Pupils starting at West Spring Primary will be greeted by balloons and teachers dressed as fairies when it opens its doors for the first time this morning.
The Bukit Panjang school is one of three new primary schools welcoming their first batch of pupils today. The other two schools are Alexandra Primary in Bukit Merah and Northoaks Primary in Sembawang.
West Spring principal Jacinta Lim told The Straits Times she wanted to ease the anxiety of the 210 youngsters starting Primary 1.
"When the kids see the colourful balloons and fairies it distracts them from that anxious moment," she said. Such special first-day activities are a tradition she carried over to the new school from her former one, Yangzheng Primary.

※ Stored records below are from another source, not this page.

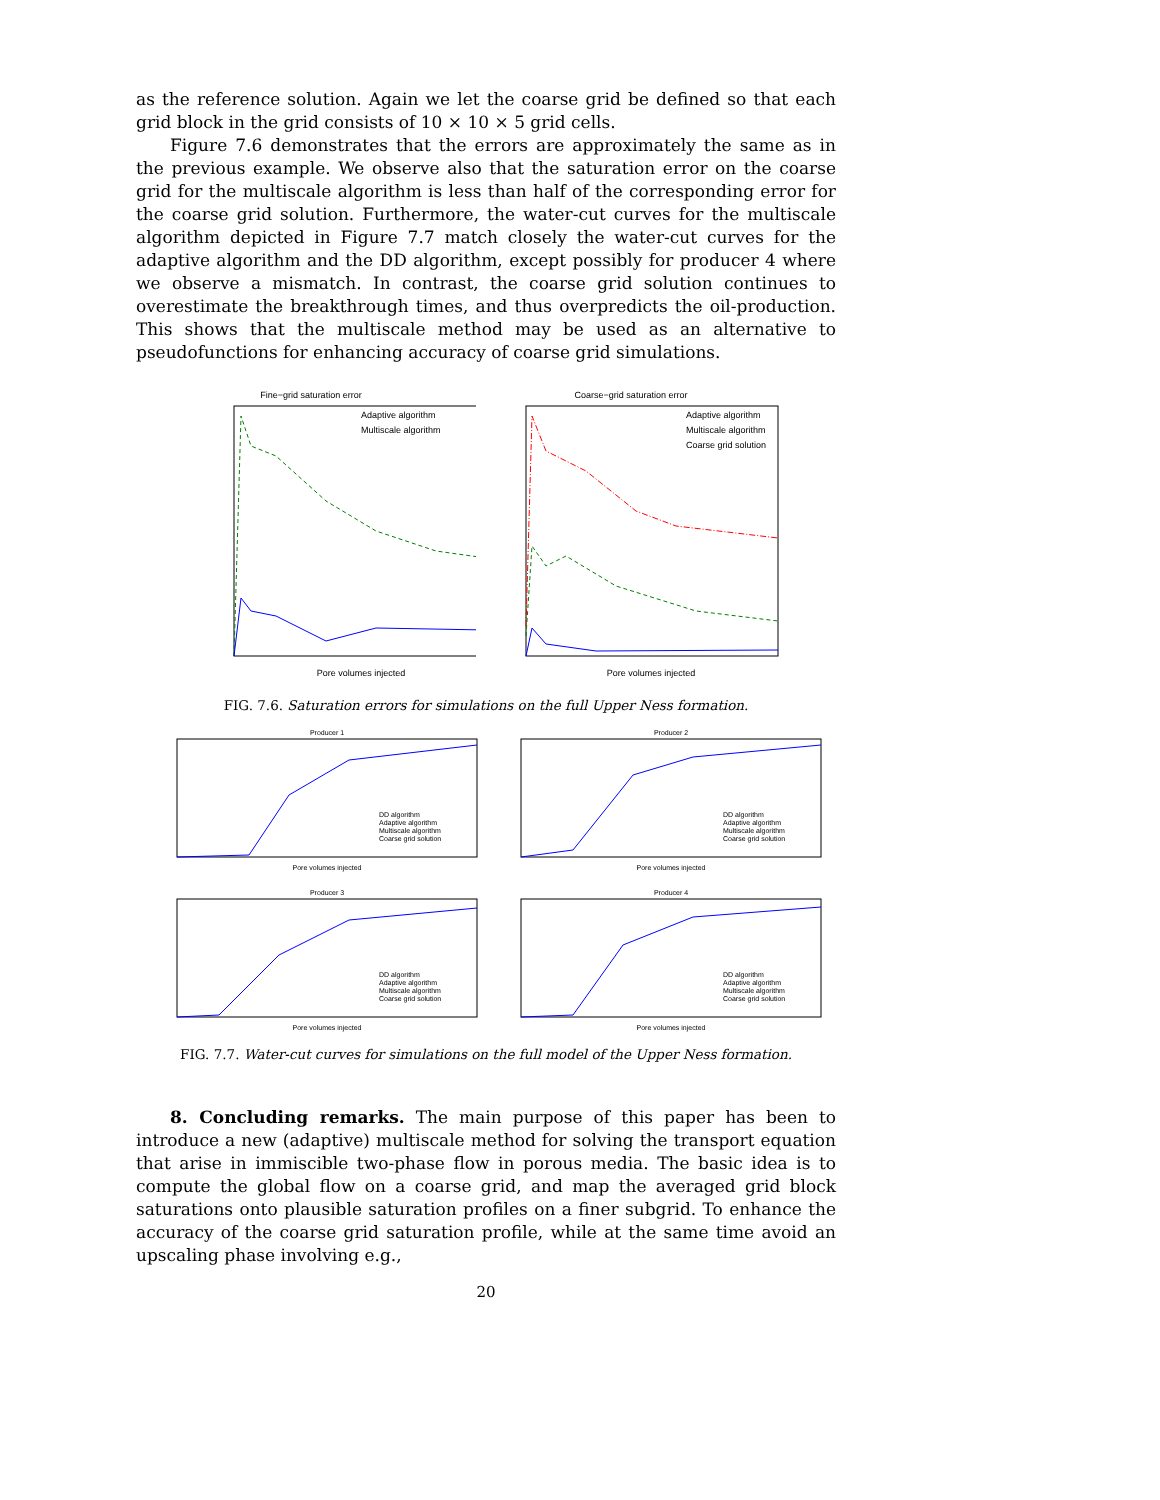as the reference solution. Again we let the coarse grid be defined so that each grid block in the grid consists of 10 × 10 × 5 grid cells.
Figure 7.6 demonstrates that the errors are approximately the same as in the previous example. We observe also that the saturation error on the coarse grid for the multiscale algorithm is less than half of the corresponding error for the coarse grid solution. Furthermore, the water-cut curves for the multiscale algorithm depicted in Figure 7.7 match closely the water-cut curves for the adaptive algorithm and the DD algorithm, except possibly for producer 4 where we observe a mismatch. In contrast, the coarse grid solution continues to overestimate the breakthrough times, and thus overpredicts the oil-production. This shows that the multiscale method may be used as an alternative to pseudofunctions for enhancing accuracy of coarse grid simulations.
Fine−grid saturation error
Adaptive algorithm
Multiscale algorithm
Pore volumes injected
Coarse−grid saturation error
Adaptive algorithm
Multiscale algorithm
Coarse grid solution
Pore volumes injected
FIG. 7.6. Saturation errors for simulations on the full Upper Ness formation.
Producer 1
DD algorithm
Adaptive algorithm
Multiscale algorithm
Coarse grid solution
Pore volumes injected
Producer 2
DD algorithm
Adaptive algorithm
Multiscale algorithm
Coarse grid solution
Pore volumes injected
Producer 3
DD algorithm
Adaptive algorithm
Multiscale algorithm
Coarse grid solution
Pore volumes injected
Producer 4
DD algorithm
Adaptive algorithm
Multiscale algorithm
Coarse grid solution
Pore volumes injected
FIG. 7.7. Water-cut curves for simulations on the full model of the Upper Ness formation.
8. Concluding remarks. The main purpose of this paper has been to introduce a new (adaptive) multiscale method for solving the transport equation that arise in immiscible two-phase flow in porous media. The basic idea is to compute the global flow on a coarse grid, and map the averaged grid block saturations onto plausible saturation profiles on a finer subgrid. To enhance the accuracy of the coarse grid saturation profile, while at the same time avoid an upscaling phase involving e.g.,
20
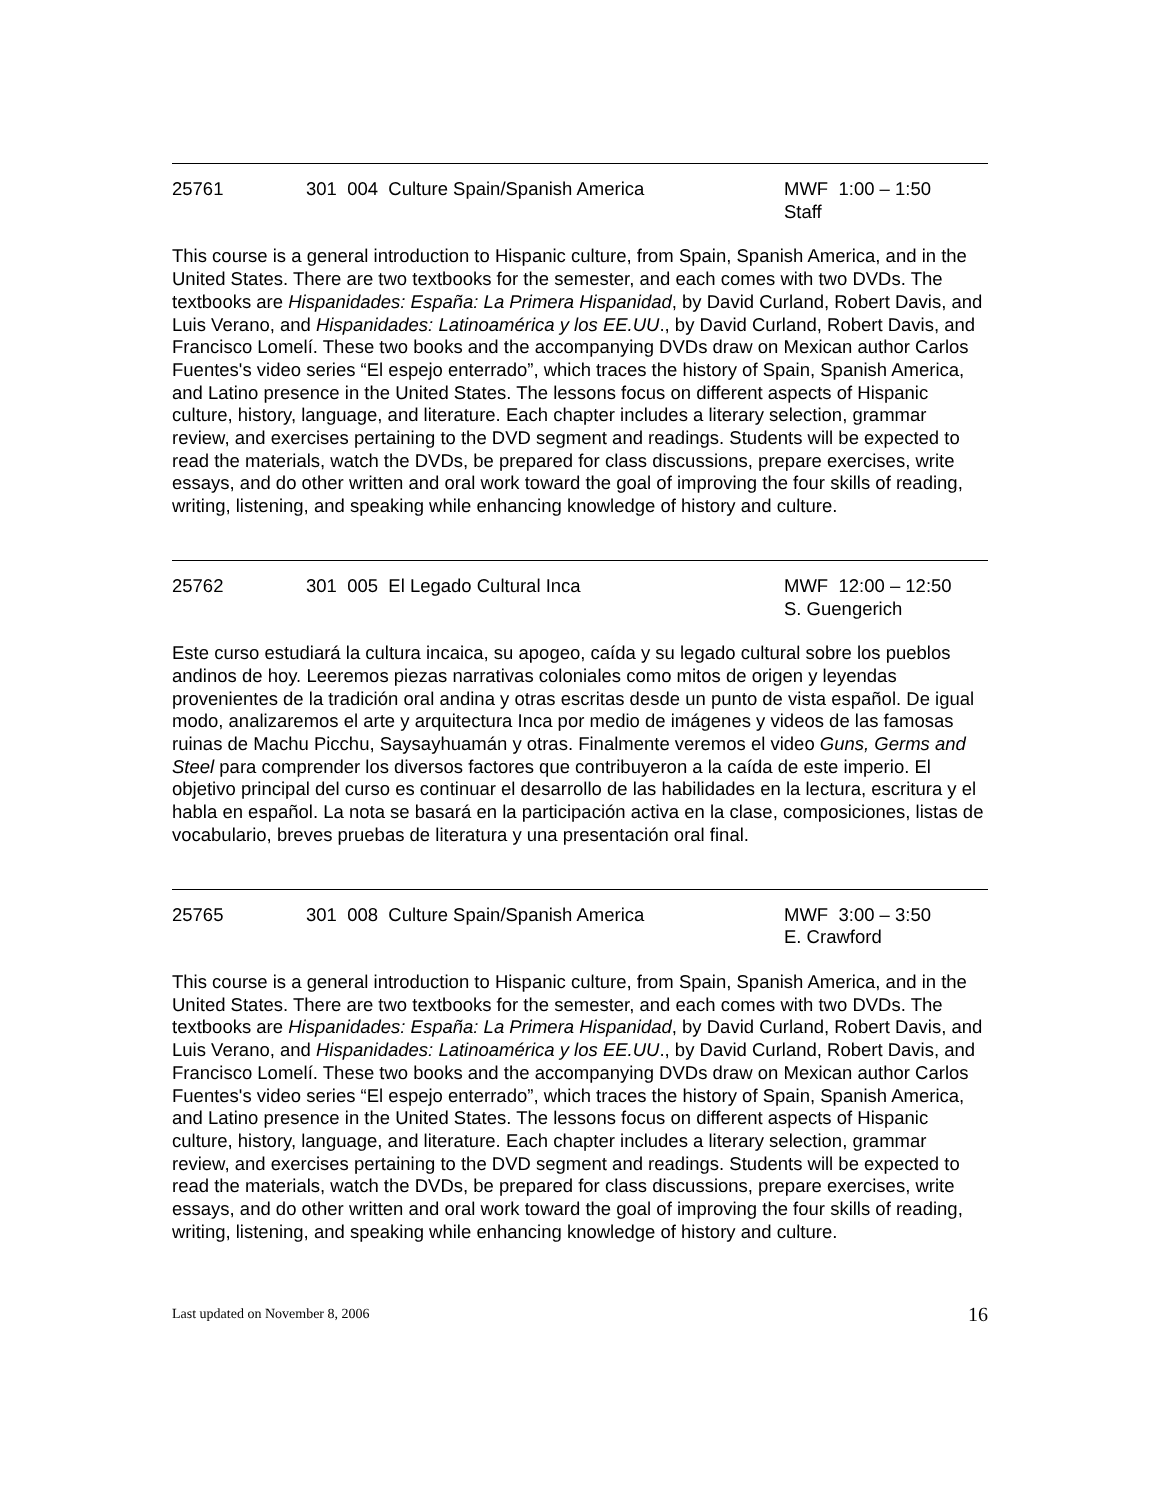25761 301 004 Culture Spain/Spanish America MWF 1:00 – 1:50
Staff
This course is a general introduction to Hispanic culture, from Spain, Spanish America, and in the United States. There are two textbooks for the semester, and each comes with two DVDs. The textbooks are Hispanidades: España: La Primera Hispanidad, by David Curland, Robert Davis, and Luis Verano, and Hispanidades: Latinoamérica y los EE.UU., by David Curland, Robert Davis, and Francisco Lomelí. These two books and the accompanying DVDs draw on Mexican author Carlos Fuentes's video series “El espejo enterrado”, which traces the history of Spain, Spanish America, and Latino presence in the United States. The lessons focus on different aspects of Hispanic culture, history, language, and literature. Each chapter includes a literary selection, grammar review, and exercises pertaining to the DVD segment and readings. Students will be expected to read the materials, watch the DVDs, be prepared for class discussions, prepare exercises, write essays, and do other written and oral work toward the goal of improving the four skills of reading, writing, listening, and speaking while enhancing knowledge of history and culture.
25762 301 005 El Legado Cultural Inca MWF 12:00 – 12:50
S. Guengerich
Este curso estudiará la cultura incaica, su apogeo, caída y su legado cultural sobre los pueblos andinos de hoy. Leeremos piezas narrativas coloniales como mitos de origen y leyendas provenientes de la tradición oral andina y otras escritas desde un punto de vista español. De igual modo, analizaremos el arte y arquitectura Inca por medio de imágenes y videos de las famosas ruinas de Machu Picchu, Saysayhuamán y otras. Finalmente veremos el video Guns, Germs and Steel para comprender los diversos factores que contribuyeron a la caída de este imperio. El objetivo principal del curso es continuar el desarrollo de las habilidades en la lectura, escritura y el habla en español. La nota se basará en la participación activa en la clase, composiciones, listas de vocabulario, breves pruebas de literatura y una presentación oral final.
25765 301 008 Culture Spain/Spanish America MWF 3:00 – 3:50
E. Crawford
This course is a general introduction to Hispanic culture, from Spain, Spanish America, and in the United States. There are two textbooks for the semester, and each comes with two DVDs. The textbooks are Hispanidades: España: La Primera Hispanidad, by David Curland, Robert Davis, and Luis Verano, and Hispanidades: Latinoamérica y los EE.UU., by David Curland, Robert Davis, and Francisco Lomelí. These two books and the accompanying DVDs draw on Mexican author Carlos Fuentes's video series “El espejo enterrado”, which traces the history of Spain, Spanish America, and Latino presence in the United States. The lessons focus on different aspects of Hispanic culture, history, language, and literature. Each chapter includes a literary selection, grammar review, and exercises pertaining to the DVD segment and readings. Students will be expected to read the materials, watch the DVDs, be prepared for class discussions, prepare exercises, write essays, and do other written and oral work toward the goal of improving the four skills of reading, writing, listening, and speaking while enhancing knowledge of history and culture.
Last updated on November 8, 2006 16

"For the kids, transitioning to primary school can be overwhelming," she said. "The setting is very different, the school is bigger and they have to start buying their own food."
The school has also set up a partnership with nearby Zhenghua Secondary which will involve the older students acting as buddies to the younger ones. They will guide the West Spring pupils during recess time and teach them how to order and pay for food.
Northoaks Primary, meanwhile, will offer breakfast to pupils and parents to usher in the new school year today. Its principal, Ms Theresa Hong, said: "We just want to welcome them to a brand new school."
Parents will spend 45 minutes eating with their young ones before the first cohort of over 160 pupils is taken to the school hall for the flag-raising ceremony.
They are among 40,000 Primary 1 pupils beginning their formal education at 190 primary schools.
Today also marks a fresh start for two 16-year-old boys, Mohd Nuraz Danial and Muhammad Shaelfiee Abu Kasim, who dropped out of their schools after mixing with bad company and losing interest in their studies.
In 2011, Shaelfiee left Fuhua Secondary while in Secondary 2 Normal (Technical). "I slept during every mathematics lesson because it was so boring and I found my teacher irritating," said the youngest of four children. "Once I flipped over my table in front of the teacher because she asked me to greet her after she walked into the classroom."
For Danial, a combination of bad peer influence and family problems caused the Normal (Technical) student to leave Hong Kah Secondary in 2012 when he was in Sec 3. "I was slacking and doing things like stealing from shops and scolding vulgarities at strangers," said the only child.
Both boys' parents went through divorces when they were in kindergarten. But things changed last year after they met former prison inmates Kim Whye Kee and Darren Tan through an outreach intiative for at-risk boys known as Beacon of Life.
Inspired by the stories of Mr Kim and Mr Tan, now a product designer and lawyer respectively, both became determined to return to school this year.
"They led me back to the right path," said Shaelfiee, who hopes to be an architect or an artist.
Danial, who wants to be a mechanic, said: "There's no point doing all those stupid things any more. We're growing up and must be more mature."
Shaelfiee's mother, Madam Yani Suriani, 43, said: "I was very disappointed when he left school but in the last year, after joining the group of boys, he changed a lot and I'm very happy. His going back to school is a bonus."